The United States made US$134.4 billion (NZ$168,608 billion) off international tourism in 2010, when a record 60 million tourists came to visit, according to figures from the US Commerce Department.
But the majority of those visitors came over the border from Canada and Mexico, including day trippers. Only six per cent came from Britain, five per cent from Japan, three per cent from Germany and two per cent from France.
The United States also trails France as the premier tourist destination - and it's nowhere near tapping the full potential of the Asian market, after just 1.45 million Chinese and Indian visited last year.
Mindful that tourism already counts for 2.8 per cent of gross domestic product and 7.52 million jobs, Washington sees the industry as a relatively fast and easy way to snap the economy out of its post-recession blues.
"The growing middle class in Asia is driving a lot of this," said Evans at the Corporation for Travel Promotion's not-yet-fully-furnished offices in downtown Washington.

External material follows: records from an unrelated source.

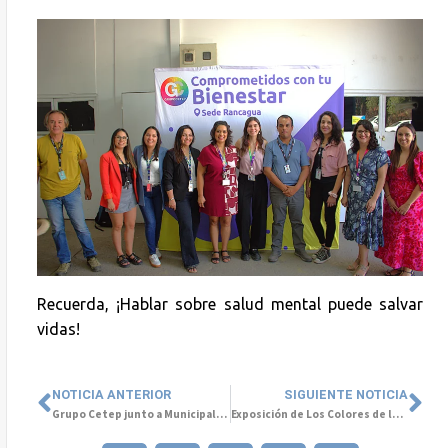
Recuerda, ¡Hablar sobre salud mental puede salvar
vidas!
NOTICIA ANTERIOR
SIGUIENTE NOTICIA
Grupo Cetep junto a Municipalidad De Santiago por la Salud Mental de la Mujer
Exposición de Los Colores de la Salud Mental llega a Colombia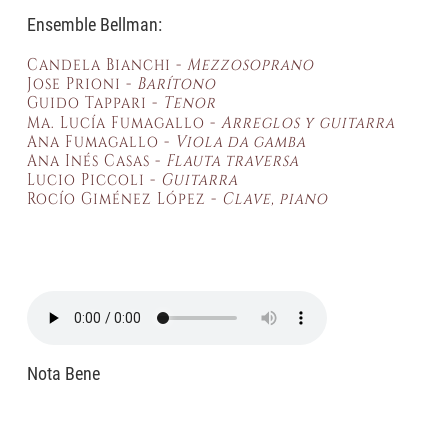
Ensemble Bellman:
Candela Bianchi -
Mezzosoprano
Jose Prioni -
Barítono
Guido Tappari -
Tenor
Ma. Lucía Fumagallo -
Arreglos y
guitarra
Ana Fumagallo -
Viola da gamba
Ana Inés Casas -
Flauta traversa
Lucio Piccoli -
Guitarra
Rocío Giménez López -
Clave, piano
Nota Bene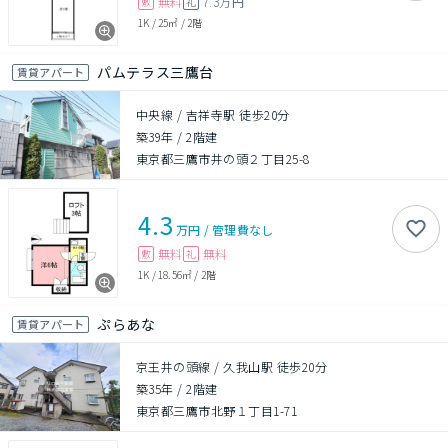
無料
7.3万円
敷
礼
1K
/
25㎡
/
2階
パムテラス三鷹台
賃貸アパート
中央線 / 吉祥寺駅 徒歩20分
築39年
/
2階建
東京都三鷹市井の頭２丁目25-8
4.3
万円
/
管理費
なし
無料
無料
敷
礼
1K
/
18.56㎡
/
2階
ぷらあな
賃貸アパート
京王井の頭線 / 久我山駅 徒歩20分
築35年
/
2階建
東京都三鷹市北野１丁目1-71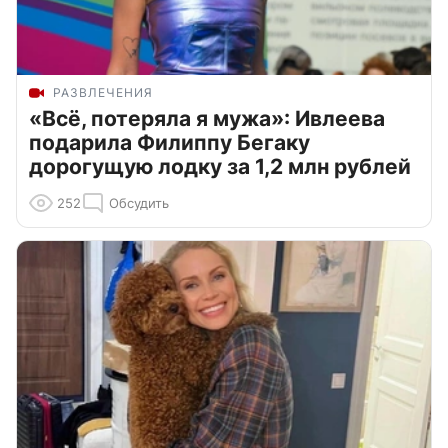
РАЗВЛЕЧЕНИЯ
«Всё, потеряла я мужа»: Ивлеева
подарила Филиппу Бегаку
дорогущую лодку за 1,2 млн рублей
252
Обсудить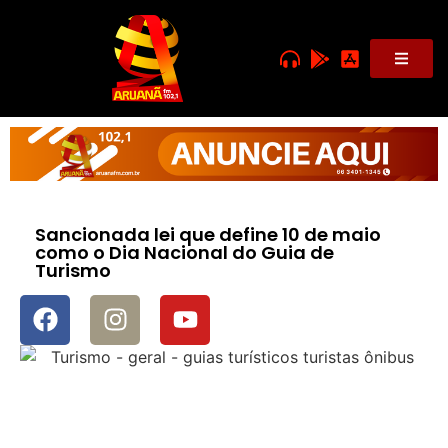
Sancionada lei que define 10 de maio
como o Dia Nacional do Guia de
Turismo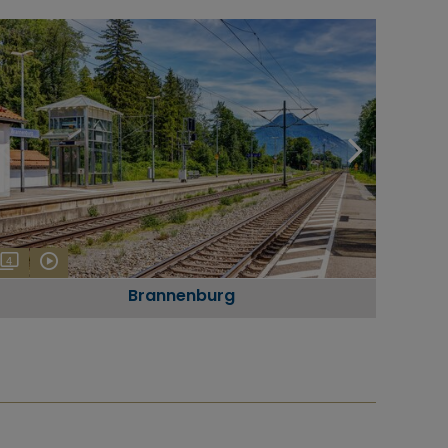
4
Brannenburg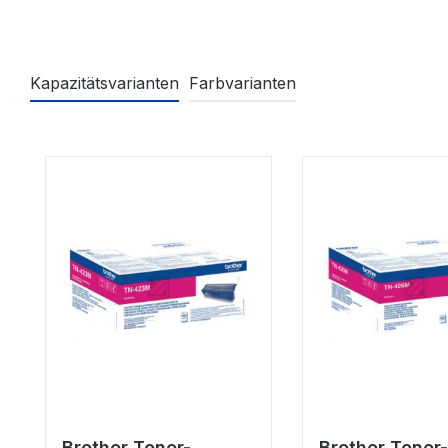
Kapazitätsvarianten
Farbvarianten
Produktgalerie überspringen
Brother Toner-
Brother Toner-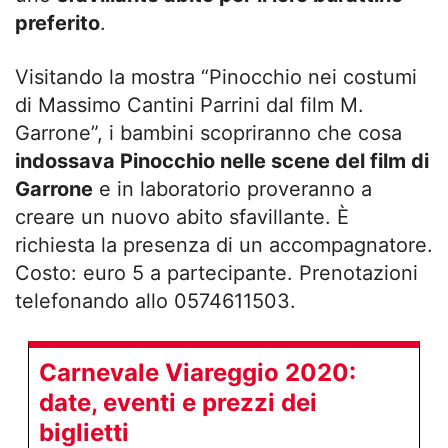
preferito
.
Visitando la mostra “Pinocchio nei costumi
di Massimo Cantini Parrini dal film M.
Garrone”, i bambini scopriranno che cosa
indossava Pinocchio nelle scene del film di
Garrone
e in laboratorio proveranno a
creare un nuovo abito sfavillante. È
richiesta la presenza di un accompagnatore.
Costo: euro 5 a partecipante. Prenotazioni
telefonando allo 0574611503.
Carnevale Viareggio 2020:
date, eventi e prezzi dei
biglietti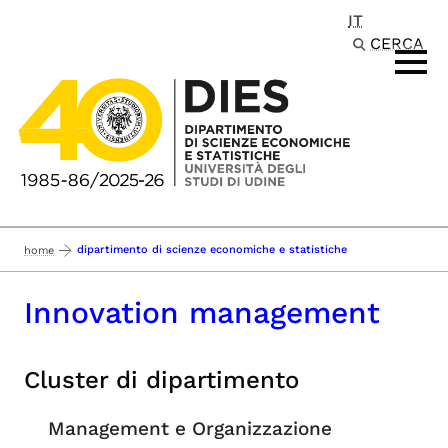
IT
Passa al contenuto principale
CERCA
dipartimento di scienze economiche e statistiche
home
Innovation management
Cluster di dipartimento
Management e Organizzazione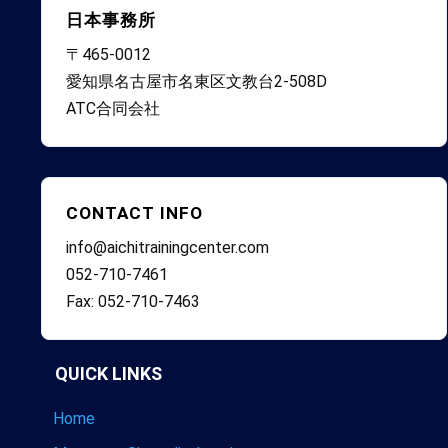
日本事務所
〒465-0012
愛知県名古屋市名東区文教台2-508D
ATC合同会社
CONTACT INFO
info@aichitrainingcenter.com
052-710-7461
Fax: 052-710-7463
QUICK LINKS
Home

One hurdle has little to do with image, and everything to do with bureaucracy - a byzantine US visa application procedure that can take weeks to complete, including fingerprinting and interviews at an embassy or consulate.
Under a visa waiver scheme, most Western Europeans - plus Japanese and Australians - can avoid the byzantine process, but they still need to pay $14 to enter the United States.

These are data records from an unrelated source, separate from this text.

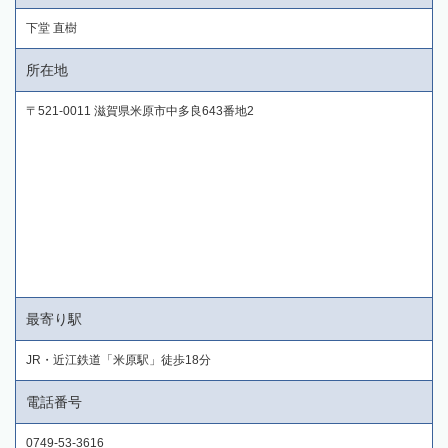
下堂 直樹
所在地
〒521-0011 滋賀県米原市中多良643番地2
最寄り駅
JR・近江鉄道「米原駅」徒歩18分
電話番号
0749-53-3616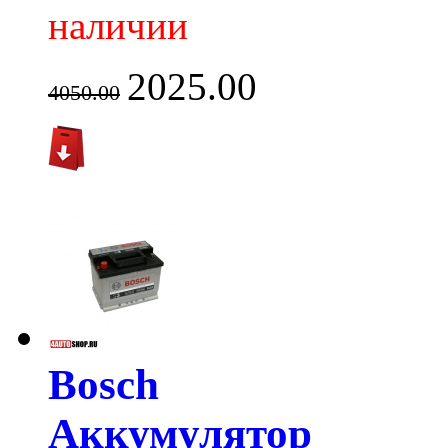
наличии
2025.00
4050.00
Bosch
Аккумулятор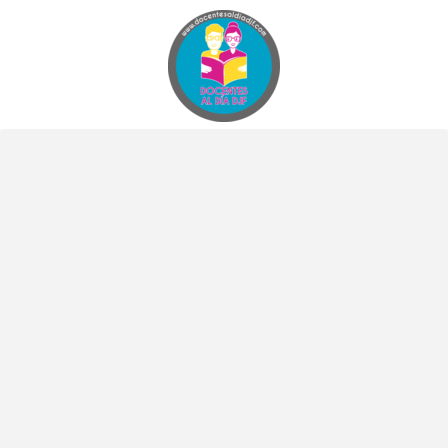
Docentes al Dia DJF
Descubre recursos educativos innovadores y materiales didácticos para docentes de primaria y secundaria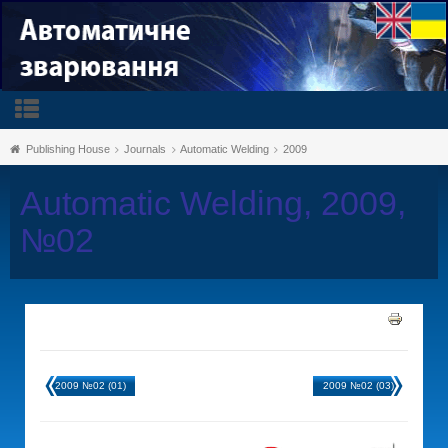
Publishing House
Journals
Automatic Welding
2009
Automatic Welding, 2009,
№02
2009 №02 (01)
2009 №02 (03)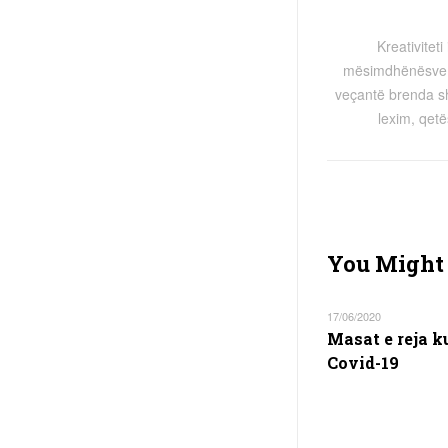
Kreativitet
mësimdhënësve t
veçantë brenda sh
lexim, qetë
You Might 
17/06/2020
Masat e reja k
Covid-19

"If we institute a smarter visa policy, we can create 1.3 million US jobs" and add US$859 billion to the economy by 2020, Roger Dow, chief executive of the US Travel Association, representing the travel and tourism industry, has said.

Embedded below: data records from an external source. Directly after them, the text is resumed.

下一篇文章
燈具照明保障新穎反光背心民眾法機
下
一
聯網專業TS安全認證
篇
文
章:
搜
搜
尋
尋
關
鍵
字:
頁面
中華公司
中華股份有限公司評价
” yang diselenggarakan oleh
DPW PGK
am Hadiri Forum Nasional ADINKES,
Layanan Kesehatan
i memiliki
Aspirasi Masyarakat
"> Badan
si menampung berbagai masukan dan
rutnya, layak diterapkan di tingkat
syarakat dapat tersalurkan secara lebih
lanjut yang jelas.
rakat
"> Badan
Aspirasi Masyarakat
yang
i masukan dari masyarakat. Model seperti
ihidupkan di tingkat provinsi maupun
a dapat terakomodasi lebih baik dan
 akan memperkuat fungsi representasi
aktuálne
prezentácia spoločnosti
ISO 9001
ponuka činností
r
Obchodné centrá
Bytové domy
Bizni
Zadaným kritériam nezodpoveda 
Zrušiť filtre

Legislation passed in March 2010 set up the Corporation for Travel Promotion - which is renaming itself Brand USA - to spearhead marketing efforts which historically have been fragmented among individual states and businesses.
Central to that message is a pixelated "USA" logo, unveiled on Monday in London and a world away from the Stars and Stripes, that is meant to represent what the corporation calls "the United States of Awesome Possibilities".
"It is not about patriotism, flag-waving or chest-beating," says the corporation in a capsule explanation of the design. "It is meant to be welcoming, unexpected and inclusive."
Full-fledged marketing campaigns are scheduled to begin in March next year, tailored to each market and focusing on the great outdoors, urban excitement, culture and "indulgence".
"We have to rekindle the romance with the United States," Chris Perkins, chief marketing officer at the Corporation for Travel Promotion, told AFP.
"It pains me, as a proud American, but we're viewed as arrogant and brash, and we've never been out there saying: 'Please come'."